Ningen isn’t the first restaurant to use the concept of last meals as menu suggestions. In 2014, a group of anonymous organizers promoted their own pop-up called Death Row Dinners. The one-night-only event offered a £50 ($64) five-course meal that was based on the final requests of other assorted death row inmates. (“Enjoy the idea of a last meal, without the nasty execution bit,” the organizers flippantly suggested.)

The backlash was swift and unyielding, and the event was ultimately cancelled after “serious threatening behavior” was directed at the person or people behind it. “Death Row Dinners was created to appeal to an audience who would not be offended by the concept,” the organizers said in a statement. “It seems there are plenty of people out there who aren’t, because they are buying tickets and supporting us.”
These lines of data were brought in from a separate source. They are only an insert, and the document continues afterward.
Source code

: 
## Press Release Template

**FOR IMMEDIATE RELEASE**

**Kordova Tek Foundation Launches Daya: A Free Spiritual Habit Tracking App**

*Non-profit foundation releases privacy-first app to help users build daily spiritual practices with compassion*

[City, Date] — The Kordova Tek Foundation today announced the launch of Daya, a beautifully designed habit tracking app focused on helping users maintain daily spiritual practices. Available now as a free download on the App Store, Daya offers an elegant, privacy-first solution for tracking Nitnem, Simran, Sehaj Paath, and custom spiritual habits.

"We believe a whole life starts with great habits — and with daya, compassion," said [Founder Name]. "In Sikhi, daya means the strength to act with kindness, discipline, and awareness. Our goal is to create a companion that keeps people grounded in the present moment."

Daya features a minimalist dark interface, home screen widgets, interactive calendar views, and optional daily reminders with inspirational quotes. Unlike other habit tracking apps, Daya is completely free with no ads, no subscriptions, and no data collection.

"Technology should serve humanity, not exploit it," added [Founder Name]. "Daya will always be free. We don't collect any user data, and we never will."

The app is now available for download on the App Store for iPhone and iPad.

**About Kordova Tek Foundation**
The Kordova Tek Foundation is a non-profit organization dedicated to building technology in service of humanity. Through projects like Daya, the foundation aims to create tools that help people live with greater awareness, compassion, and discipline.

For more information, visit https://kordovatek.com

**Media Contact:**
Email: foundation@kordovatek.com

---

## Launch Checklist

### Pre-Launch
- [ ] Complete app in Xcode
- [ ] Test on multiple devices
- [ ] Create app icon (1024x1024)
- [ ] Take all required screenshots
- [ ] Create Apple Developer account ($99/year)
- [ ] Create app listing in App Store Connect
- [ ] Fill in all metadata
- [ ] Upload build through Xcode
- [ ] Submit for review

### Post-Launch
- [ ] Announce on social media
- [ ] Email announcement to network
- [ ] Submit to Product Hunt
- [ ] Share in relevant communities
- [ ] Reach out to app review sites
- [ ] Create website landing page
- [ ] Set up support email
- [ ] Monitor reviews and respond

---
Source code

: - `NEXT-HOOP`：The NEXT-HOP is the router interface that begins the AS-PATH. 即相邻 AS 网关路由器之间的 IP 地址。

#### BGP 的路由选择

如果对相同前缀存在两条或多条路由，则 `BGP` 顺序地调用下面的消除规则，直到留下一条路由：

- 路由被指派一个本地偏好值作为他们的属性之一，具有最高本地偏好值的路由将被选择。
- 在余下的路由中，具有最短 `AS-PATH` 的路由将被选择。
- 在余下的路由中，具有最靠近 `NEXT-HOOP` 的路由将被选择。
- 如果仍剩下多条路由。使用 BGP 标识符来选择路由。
According to Reuters, the only G7 advanced democracies who still execute convicted criminals are the United States and Japan, and a 2015 survey suggested that 80.3 percent of Japanese citizens were in favor of the death penalty. That could explain why the collective who run the Ningen Restaurant haven’t faced the same criticism that Death Row Dinners did.

Enjoy the chicken, fries, and strawberries, I guess.